O paradigma do Sporting mudou quando Ruben Amorim instituiu a estabilidade como fator determinante e Varandas passou a vender menos porque não precisava de comprar tanto. O Benfica ainda compra demasiado, o que lhe vem de um processo eleitoral permanente e da necessidade da administração andar sempre em campanha, a apresentar reforços para melhor convencer os sócios, mas precisa de olhar para os próximos anos à luz de um novo paradigma, um paradigma em que tem imensos jogadores da formação para rentabilizar – o que recomenda comprar menos também. Foi isto que o mercado lá fora ainda não entendeu. E é dessa incompreensão que vem a frustração de quem quer fazer negócios.
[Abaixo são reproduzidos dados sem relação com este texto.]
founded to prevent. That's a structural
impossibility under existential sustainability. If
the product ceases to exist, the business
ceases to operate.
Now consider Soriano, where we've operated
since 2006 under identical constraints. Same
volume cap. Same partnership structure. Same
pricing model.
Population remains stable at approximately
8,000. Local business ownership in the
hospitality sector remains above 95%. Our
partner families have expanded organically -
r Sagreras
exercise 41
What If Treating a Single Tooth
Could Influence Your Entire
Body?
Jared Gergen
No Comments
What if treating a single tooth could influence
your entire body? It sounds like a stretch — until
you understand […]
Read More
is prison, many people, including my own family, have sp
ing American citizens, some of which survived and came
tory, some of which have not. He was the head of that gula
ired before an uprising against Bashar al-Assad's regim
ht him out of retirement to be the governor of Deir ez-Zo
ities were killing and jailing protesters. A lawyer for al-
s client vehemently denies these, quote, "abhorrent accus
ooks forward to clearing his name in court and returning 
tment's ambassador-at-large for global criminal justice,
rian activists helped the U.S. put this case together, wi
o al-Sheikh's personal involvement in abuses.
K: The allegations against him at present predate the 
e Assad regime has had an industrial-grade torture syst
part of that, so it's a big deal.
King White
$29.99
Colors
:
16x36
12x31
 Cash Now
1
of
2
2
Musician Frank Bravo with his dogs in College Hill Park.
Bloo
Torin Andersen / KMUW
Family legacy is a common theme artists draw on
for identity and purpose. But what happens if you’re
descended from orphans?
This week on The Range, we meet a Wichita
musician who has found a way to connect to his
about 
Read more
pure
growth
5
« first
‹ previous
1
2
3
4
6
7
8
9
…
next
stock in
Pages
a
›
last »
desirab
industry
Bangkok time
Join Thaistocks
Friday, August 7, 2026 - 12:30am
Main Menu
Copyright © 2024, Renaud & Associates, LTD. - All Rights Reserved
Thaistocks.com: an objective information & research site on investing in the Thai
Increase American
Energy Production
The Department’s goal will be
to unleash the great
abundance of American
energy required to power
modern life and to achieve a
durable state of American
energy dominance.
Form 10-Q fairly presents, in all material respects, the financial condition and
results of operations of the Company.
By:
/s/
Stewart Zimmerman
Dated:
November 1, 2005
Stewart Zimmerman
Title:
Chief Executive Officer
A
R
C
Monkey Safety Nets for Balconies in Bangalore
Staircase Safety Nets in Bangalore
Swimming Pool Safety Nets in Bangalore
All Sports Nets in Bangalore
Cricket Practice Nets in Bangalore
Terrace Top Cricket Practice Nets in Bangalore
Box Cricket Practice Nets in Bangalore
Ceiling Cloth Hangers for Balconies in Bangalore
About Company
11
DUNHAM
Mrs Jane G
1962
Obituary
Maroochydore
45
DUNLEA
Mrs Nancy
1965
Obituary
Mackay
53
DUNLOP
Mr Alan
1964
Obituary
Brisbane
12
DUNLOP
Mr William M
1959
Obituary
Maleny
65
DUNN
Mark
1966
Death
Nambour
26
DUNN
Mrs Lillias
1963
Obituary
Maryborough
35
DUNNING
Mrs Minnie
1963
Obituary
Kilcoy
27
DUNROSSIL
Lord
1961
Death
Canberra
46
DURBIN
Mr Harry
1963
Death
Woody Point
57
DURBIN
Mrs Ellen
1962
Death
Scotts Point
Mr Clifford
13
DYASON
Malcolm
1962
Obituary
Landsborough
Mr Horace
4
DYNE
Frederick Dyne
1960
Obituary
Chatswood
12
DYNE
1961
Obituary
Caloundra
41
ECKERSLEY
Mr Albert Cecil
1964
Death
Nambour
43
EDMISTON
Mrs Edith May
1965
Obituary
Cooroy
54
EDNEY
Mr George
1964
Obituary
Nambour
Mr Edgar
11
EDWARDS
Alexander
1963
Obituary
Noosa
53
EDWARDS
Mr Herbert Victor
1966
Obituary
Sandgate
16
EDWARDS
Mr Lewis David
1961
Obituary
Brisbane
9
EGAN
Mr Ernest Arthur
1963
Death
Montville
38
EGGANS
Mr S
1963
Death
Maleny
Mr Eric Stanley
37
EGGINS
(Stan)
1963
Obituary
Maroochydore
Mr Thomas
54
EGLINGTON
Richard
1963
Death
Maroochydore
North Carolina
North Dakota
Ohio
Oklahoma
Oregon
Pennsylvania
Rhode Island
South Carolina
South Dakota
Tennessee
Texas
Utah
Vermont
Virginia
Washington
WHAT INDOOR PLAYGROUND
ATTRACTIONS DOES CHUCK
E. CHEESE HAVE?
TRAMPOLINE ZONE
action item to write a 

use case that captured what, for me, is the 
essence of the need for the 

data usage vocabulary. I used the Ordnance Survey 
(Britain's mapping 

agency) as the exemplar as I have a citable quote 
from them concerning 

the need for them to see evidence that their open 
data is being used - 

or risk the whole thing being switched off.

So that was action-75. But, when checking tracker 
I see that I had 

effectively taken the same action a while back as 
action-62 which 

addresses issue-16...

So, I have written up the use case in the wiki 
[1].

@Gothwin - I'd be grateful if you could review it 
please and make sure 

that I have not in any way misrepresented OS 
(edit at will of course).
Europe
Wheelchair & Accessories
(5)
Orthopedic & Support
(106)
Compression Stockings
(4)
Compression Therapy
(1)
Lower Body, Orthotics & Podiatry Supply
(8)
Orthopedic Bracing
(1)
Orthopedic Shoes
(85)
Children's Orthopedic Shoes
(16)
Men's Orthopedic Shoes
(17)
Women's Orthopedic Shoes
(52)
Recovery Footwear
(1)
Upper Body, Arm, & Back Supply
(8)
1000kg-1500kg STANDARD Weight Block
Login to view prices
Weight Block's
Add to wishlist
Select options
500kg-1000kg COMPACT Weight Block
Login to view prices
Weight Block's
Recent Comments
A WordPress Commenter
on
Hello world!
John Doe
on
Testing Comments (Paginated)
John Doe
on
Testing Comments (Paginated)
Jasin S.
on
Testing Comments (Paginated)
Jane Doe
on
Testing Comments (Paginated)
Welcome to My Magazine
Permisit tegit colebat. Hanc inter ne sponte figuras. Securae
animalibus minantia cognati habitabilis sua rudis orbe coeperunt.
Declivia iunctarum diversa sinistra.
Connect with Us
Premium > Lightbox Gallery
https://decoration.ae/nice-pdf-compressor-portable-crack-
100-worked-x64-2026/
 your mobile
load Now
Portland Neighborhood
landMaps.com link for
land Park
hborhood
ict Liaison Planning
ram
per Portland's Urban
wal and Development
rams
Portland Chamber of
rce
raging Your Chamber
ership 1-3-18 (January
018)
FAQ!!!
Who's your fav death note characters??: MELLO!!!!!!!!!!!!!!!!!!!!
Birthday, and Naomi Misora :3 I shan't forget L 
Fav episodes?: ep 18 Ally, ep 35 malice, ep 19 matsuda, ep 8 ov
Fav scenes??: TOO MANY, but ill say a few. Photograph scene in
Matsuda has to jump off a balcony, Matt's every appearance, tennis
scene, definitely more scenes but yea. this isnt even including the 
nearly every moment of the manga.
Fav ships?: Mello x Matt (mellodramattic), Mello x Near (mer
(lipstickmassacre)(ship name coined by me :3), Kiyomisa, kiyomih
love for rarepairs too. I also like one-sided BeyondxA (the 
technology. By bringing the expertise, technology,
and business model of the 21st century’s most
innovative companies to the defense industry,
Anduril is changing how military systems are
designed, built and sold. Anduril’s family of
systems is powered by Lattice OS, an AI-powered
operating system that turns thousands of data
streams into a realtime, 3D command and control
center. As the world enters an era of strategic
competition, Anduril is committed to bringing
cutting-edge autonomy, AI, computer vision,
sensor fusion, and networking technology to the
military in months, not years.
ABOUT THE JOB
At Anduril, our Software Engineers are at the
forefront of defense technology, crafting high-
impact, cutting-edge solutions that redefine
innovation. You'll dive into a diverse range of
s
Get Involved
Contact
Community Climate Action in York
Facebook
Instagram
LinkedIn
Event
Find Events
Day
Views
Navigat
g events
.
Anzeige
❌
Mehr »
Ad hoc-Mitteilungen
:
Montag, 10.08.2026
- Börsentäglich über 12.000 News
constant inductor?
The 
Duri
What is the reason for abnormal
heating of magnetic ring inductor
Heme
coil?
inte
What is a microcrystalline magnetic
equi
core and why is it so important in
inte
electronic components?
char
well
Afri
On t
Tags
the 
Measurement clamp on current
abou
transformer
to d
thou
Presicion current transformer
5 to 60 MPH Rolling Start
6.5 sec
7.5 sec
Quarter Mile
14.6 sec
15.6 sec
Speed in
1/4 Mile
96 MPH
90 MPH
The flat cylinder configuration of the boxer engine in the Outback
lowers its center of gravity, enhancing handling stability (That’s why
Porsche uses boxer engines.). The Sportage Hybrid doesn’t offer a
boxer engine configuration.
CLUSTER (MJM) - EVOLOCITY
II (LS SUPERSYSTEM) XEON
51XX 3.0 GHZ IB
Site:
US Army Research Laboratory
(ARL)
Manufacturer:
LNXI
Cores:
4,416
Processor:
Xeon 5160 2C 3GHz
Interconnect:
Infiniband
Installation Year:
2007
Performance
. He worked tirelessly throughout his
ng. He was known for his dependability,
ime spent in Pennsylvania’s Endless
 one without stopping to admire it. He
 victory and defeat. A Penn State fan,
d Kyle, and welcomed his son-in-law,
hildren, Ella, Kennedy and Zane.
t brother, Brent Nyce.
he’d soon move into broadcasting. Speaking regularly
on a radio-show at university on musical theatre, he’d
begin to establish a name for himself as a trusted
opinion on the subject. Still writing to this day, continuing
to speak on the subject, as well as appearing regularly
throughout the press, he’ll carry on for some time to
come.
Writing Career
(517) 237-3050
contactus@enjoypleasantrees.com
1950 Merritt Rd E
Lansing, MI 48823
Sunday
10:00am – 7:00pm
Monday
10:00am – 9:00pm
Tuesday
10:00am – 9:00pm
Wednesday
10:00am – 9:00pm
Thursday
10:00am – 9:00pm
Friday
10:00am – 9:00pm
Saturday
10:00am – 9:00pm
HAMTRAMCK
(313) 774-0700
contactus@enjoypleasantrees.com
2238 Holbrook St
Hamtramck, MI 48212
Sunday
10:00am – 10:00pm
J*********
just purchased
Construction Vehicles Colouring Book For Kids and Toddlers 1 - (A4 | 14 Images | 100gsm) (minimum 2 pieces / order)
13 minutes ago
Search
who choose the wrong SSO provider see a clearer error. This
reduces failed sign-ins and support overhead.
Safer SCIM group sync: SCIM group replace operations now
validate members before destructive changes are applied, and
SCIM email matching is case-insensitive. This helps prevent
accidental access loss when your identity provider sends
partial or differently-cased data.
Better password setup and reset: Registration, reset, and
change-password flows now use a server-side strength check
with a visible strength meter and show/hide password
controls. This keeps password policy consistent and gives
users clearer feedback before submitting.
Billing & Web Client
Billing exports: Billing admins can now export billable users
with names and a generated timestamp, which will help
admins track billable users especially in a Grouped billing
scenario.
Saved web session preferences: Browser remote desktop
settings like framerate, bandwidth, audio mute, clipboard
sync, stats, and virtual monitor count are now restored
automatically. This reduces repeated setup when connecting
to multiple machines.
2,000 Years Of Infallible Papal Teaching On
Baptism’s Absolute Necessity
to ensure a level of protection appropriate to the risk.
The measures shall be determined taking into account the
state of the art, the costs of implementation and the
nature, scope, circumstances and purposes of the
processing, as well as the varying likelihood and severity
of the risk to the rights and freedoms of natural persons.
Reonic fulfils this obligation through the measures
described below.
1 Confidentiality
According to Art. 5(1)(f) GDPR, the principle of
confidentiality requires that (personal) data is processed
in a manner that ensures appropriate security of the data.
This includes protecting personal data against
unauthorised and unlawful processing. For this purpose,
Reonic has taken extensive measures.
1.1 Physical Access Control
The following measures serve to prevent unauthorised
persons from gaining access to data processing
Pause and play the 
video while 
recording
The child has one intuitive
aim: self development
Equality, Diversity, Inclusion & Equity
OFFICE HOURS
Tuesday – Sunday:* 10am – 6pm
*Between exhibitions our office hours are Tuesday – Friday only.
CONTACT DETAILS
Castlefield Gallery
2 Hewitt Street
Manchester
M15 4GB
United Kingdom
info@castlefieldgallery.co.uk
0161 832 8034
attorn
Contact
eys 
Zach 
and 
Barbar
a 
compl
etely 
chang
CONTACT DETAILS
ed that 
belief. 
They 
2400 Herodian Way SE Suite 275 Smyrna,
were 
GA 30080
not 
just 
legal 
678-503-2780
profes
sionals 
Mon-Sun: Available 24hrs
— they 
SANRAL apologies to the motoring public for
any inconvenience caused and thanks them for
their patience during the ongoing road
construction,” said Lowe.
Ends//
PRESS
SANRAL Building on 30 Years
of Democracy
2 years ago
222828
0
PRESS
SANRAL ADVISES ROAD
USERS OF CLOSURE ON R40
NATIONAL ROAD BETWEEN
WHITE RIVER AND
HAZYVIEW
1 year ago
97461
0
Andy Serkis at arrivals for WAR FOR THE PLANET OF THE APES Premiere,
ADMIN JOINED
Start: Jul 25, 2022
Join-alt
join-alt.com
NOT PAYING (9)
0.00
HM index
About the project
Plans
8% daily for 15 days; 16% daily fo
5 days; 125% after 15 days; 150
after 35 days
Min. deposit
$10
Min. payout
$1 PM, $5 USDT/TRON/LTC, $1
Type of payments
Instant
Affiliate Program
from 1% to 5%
Nota: O Último Passe vai estar aqui de segunda a sexta-feira (excetuando feriados) enquanto houver equipas portuguesas no Mundial de clubes. No dia após o derradeiro Último Passe de 2024/25 sairá a primeira edição dos Reis da Europa, que depois seguirão a correnteza normal, com todos os campeões nacionais desta época, da Albânia à Ucrânia. A 4 de Agosto, com o início de 2025/26, voltará o Último Passe, mas em versão vespertina (às 19h) e apenas para subscritores Premium. A partir daí, mas logo pela manhã, terei para vós (para todos, que será conteúdo gratuito) a Entrelinhas diária, uma leitura de cinco minutos com tudo aquilo que precisam de saber para manter as conversas sobre futebol nas pausas para café no trabalho.
Boa análise, António Tadeia, principalmente na "urgência" de vender jogadores. No que toca ao Sporting, por exemplo, o clube vendeu Quenda e Essugo por 74 milhões, e terá quase 19 milhões com a entrada directa na Champions. Isso perfaz 93 milhões. E ainda há necessidade de vender, pelo menos este ano? O empresário do Gyokeres e o próprio jogador deveriam ter isso em conta.